_PAGE EXTRACT:_
+ + + +

So you are waiting for a new album from the Beastie Boys to drop, you load up Ill Communication and think back to the 1994 world tour. You reflect on how nicely the styles of Eric Bobo and Money Mark complimented Adam, Adam, and Michael. You long for yesterday and discover that there is a whole 'nother world of Eric Bobo material out there just waiting for you to discover. Here is a look into that world....

Proper Dos Mexican Power (1992)


Proper Dos is a Mexican rap crew comprised of Frank V and Ernie Gonzalez. They asked Eric Bobo to perform on a couple of tracks for their 1992 release Mexican Power. Bobo played congas on “One Summer Night,” and “Life of a Gangster.”

Original Motion Picture Soundtrack CB4 (1993)


Although the liner notes for the CB4 soundtrack don’t mention Eric Bobo, it is a fact that he played percussion on Hurricane’s song “Stick’em Up.” This song, featuring the Beastie Boys, also showed up again on DJ Hurricane’s 1994 solo album “The Hurra.” However, the version of “Stick’em Up” which appears on this soundtrack is slightly longer than the LP version. It starts off with a few lines of dialog (from what sounds like an old 1940s gangster movie) before going into the song.

Papa’s Culture papa’s culture, but… (1993)


Eric Bobo, as part of the neofunkophonicorkestra, played percussion on the papa’s culture, but… This album’s liner notes do not clearly indicate if Bobo played on every track or just a few.

The Black Crowes amorica (1994)


The liner notes do not make it clear which songs feature Eric Bobo on percussion; instead they simply state “special appearance by Eric Bobo on percussion.”
It is worth noting that this album was recorded at the Sound City Studios in May and June 1994. In context of Bobo’s involvement with the Beastie Boys, this was just prior to him hitting the road for the lengthy 1994 Lollapalooza tour.

Beastie Boys Ill Communication (1994)


Eric Bobo contributed a large amount of material to this multi-platinum selling release. His influence shines through on songs like: “Ricky’s Theme,” “Bobo on the Corner,” “Eugene’s Lament,” “Shambala,” and “Sabrosa.”

Beastie Boys Sure Shot 12” and Maxi CD Single (1994)

+ + + +

_DATASET ROWS:_
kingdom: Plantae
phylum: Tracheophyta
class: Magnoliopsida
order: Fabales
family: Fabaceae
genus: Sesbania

+ + + +

_WRITTEN PROBLEM:_ Carry on the article about Eric Bobo's recordings from its last line, in the same style.

_OUTPUT FOR THIS EXERCISE:_
Eric Bobo appears on the instrumental track entitled “Son of Neck Bone.” The title of this track is a nod to Eric’s father Willie Bobo, who the Beastie Boys are fans of.

Beastie Boys Tour Shot (1994)


This expensive Japanese import consists of many of the same tracks found on the domestic Sure Shot cd maxi-single plus three additional live performance tracks from the Beastie Boys June 14th 1994 Glastonbury concert in Sheffield England. Although uncredited, Eric Bobo appears on the live rendition of “Sabrosa” and “Sabotage.”

Woodstock 94 (1994)


On the Woodstock 94 double disc set, Eric Bobo played percussion on the live version of the Cypress Hill song “How I Could Just Kill a Man.” Although he is not mentioned in the liner notes, his on stage contribution was noted by those who happened to have recorded the pay-per-view performance.

Beastie Boys Root Down E.P. (1995)


The Root Down E.P was a combination of “Root Down” remixes and a handful of live performance tracks from the Beastie Boys European Polar Fleece Tour. Although the liner notes are frustratingly vague, one can assume Eric Bobo likely performed on both “The Maestro” and “Sabrosa.”

Hurricane The Hurra (1995)


This album features Eric Bobo’s percussion skills on the following tracks: “Feel the Blast,” “Pass Me the Gun,” “Where’s My Niggas At,” “What’s Really Going On,” “Get Blind,” “Pat Your Foot,” and “Stick’em Up.” In addition to playing on the album, Bobo is also credited for having helped create and produce “Feel the Blast.”

Cypress Hill Cypress Hill III (Temples of Boom) (1995)


Eric Bobo is credited for playing congas on “Locotes.”

Beastie Boys The In Sound from Way Out (1996)


Eric Bobo is credited for his work on the song “Son of Neckbone” which originally appeared on the 1994 “Sure Shot” single. He also appears on several other tracks on this all instrumental album which were previously released on the 1994 album Ill Communication, e.g. “Ricky’s Theme,” “Bobo on the Corner,” “Eugene’s Lament,” “Shambala,” and “Sabrosa.”

The Cable Guy Soundtrack (1996)


Cypress Hill contributed the track “The Last Assassin” to the soundtrack of the Jim Carrey movie The Cable Guy. The album’s liner notes make no mention of Eric Bobo, but he was a solid fixture with Cypress Hill at this point, having toured with the Sen Dog, DJ Muggs, and B-Real throughout 1995. On this track Bobo plays a small piano piece which is looped throughout the song.

311 Transistor (1997)


Eric Bobo played percussion on the following 311 tracks “Running,” “Strangers,” and “Stealing Happy Hours.”

Tha Alkaholiks Likwidation (1997)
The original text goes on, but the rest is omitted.